Method: An auto-landmark generation algorithm was used in conjunction with a local small volume (LSV) gradient matching search engine to map corresponding landmarks between the CBCT and planning CT. The LSVs offsets were used to perform an initial deformation, generate landmarks, and correct local intensity mismatch. The landmarks act as stabilizing control-points in the Demons objective function. The accuracy of the LDIR algorithm was evaluated on one synthetic case with ground truth and data of ten head and neck cancer patients. The deformation vector field (DVF) accuracy was accessed using a synthetic case. The Root mean square error of the 3D canny edge (RMSECE), mutual information (MI), and feature similarity index metric (FSIM) were used to access the accuracy of LDIR on the patient data. The quality of the corresponding deformed contours was verified by an attending physician.

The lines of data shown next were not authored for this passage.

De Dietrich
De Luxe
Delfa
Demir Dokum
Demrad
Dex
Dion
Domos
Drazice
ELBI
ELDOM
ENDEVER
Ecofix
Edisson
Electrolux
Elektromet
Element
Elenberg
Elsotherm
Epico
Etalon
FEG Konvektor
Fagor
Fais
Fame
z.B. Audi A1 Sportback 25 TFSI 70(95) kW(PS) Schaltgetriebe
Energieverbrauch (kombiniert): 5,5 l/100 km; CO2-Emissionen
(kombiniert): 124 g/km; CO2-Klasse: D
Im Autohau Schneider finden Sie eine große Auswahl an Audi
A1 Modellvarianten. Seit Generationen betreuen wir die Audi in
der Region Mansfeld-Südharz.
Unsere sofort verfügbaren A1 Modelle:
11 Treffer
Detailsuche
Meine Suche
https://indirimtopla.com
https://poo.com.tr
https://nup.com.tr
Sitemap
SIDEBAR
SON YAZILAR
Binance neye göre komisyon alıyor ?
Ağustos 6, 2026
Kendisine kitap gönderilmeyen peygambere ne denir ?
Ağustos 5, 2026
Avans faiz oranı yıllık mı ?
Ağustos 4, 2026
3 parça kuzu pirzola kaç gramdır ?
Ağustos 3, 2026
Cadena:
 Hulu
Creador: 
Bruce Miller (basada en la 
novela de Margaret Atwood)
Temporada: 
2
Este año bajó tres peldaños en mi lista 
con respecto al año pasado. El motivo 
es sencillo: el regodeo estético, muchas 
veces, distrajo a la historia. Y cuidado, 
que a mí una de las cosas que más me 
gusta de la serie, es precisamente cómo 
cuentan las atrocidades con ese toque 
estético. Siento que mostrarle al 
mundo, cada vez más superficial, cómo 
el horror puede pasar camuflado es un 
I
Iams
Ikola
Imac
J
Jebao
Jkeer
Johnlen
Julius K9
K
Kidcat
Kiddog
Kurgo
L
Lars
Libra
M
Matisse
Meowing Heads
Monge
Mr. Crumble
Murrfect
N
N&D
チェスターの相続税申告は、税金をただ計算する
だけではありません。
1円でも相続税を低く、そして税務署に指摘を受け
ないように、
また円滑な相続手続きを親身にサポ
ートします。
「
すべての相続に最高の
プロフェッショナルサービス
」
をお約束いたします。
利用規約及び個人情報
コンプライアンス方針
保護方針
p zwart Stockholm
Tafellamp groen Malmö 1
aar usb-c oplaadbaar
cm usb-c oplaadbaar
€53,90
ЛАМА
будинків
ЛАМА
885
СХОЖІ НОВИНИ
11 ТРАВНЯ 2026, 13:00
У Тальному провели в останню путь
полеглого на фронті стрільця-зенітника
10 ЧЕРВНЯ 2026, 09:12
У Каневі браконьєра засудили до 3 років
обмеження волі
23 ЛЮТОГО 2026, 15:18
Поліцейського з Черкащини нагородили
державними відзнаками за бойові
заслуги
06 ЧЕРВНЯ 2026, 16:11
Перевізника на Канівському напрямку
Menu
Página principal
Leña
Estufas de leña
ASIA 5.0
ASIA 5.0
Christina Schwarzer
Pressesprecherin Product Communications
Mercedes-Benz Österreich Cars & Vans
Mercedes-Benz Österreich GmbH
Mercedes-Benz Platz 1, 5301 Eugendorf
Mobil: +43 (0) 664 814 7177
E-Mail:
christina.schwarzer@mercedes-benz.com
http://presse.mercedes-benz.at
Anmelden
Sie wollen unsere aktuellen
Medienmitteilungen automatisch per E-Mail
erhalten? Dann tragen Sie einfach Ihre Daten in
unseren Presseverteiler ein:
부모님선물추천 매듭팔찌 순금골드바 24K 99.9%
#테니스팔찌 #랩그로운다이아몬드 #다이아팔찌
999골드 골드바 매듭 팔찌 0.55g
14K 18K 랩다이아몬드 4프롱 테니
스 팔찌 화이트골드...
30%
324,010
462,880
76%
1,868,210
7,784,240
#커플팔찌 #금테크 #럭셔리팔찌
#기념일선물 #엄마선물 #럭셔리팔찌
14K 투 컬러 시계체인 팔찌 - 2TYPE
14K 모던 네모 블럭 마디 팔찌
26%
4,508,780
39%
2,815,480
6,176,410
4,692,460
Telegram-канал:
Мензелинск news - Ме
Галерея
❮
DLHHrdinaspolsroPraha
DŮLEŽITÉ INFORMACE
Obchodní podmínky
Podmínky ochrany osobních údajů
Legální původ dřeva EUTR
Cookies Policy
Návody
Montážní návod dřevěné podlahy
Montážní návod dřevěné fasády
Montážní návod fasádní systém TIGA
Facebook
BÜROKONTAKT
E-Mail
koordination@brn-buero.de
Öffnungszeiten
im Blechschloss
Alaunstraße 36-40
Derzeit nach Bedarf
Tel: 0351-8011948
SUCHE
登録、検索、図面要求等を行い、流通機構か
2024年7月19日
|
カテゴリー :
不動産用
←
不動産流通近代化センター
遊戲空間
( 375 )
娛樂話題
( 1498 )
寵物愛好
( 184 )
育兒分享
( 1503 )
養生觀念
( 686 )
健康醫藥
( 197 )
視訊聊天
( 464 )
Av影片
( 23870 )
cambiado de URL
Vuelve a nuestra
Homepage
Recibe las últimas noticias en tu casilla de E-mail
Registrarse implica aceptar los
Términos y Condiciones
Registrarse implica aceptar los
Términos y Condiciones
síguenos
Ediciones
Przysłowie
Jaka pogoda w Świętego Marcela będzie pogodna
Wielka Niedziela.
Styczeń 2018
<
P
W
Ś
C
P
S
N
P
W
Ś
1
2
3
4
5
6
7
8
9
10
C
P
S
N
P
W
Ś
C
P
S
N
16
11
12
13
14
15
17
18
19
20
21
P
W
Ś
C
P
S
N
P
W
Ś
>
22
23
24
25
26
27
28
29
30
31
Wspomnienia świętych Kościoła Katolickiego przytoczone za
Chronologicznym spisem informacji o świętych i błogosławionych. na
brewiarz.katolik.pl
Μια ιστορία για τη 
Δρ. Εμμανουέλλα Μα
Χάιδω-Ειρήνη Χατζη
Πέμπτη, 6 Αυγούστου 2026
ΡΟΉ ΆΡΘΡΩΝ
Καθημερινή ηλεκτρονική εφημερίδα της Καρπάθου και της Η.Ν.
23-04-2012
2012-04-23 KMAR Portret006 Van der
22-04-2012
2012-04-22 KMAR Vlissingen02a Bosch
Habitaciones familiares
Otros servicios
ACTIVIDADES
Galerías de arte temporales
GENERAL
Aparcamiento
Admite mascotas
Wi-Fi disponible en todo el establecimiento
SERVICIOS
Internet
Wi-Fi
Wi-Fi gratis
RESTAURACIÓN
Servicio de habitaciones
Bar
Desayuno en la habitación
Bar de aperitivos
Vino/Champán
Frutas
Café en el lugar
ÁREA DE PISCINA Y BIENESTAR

Results: The resulting 90 percentile DVF error for the synthetic case was within 5.63mm for the original demons algorithm, 2.84mm for intensity correction alone, 2.45mm using control-points without intensity correction, and 1.48 mm for the LDIR algorithm. For the five patients the mean RMSECE of the original CT, Demons deformed CT, intensity corrected Demons CT, control-point stabilized deformed CT, and LDIR CT was 0.24, 0.26, 0.20, 0.20, and 0.16 respectively.

Conclusion: LDIR is accurate in the presence of multimodal intensity mismatch and CBCT noise contamination. Since LDIR is GPU based it can be implemented with minimal additional strain on clinical resources. This project has been supported by a CPRIT individual investigator award RP11032.


Funding Support, Disclosures, and Conflict of Interest: This project has been supported by a CPRIT individual investigator award RP11032.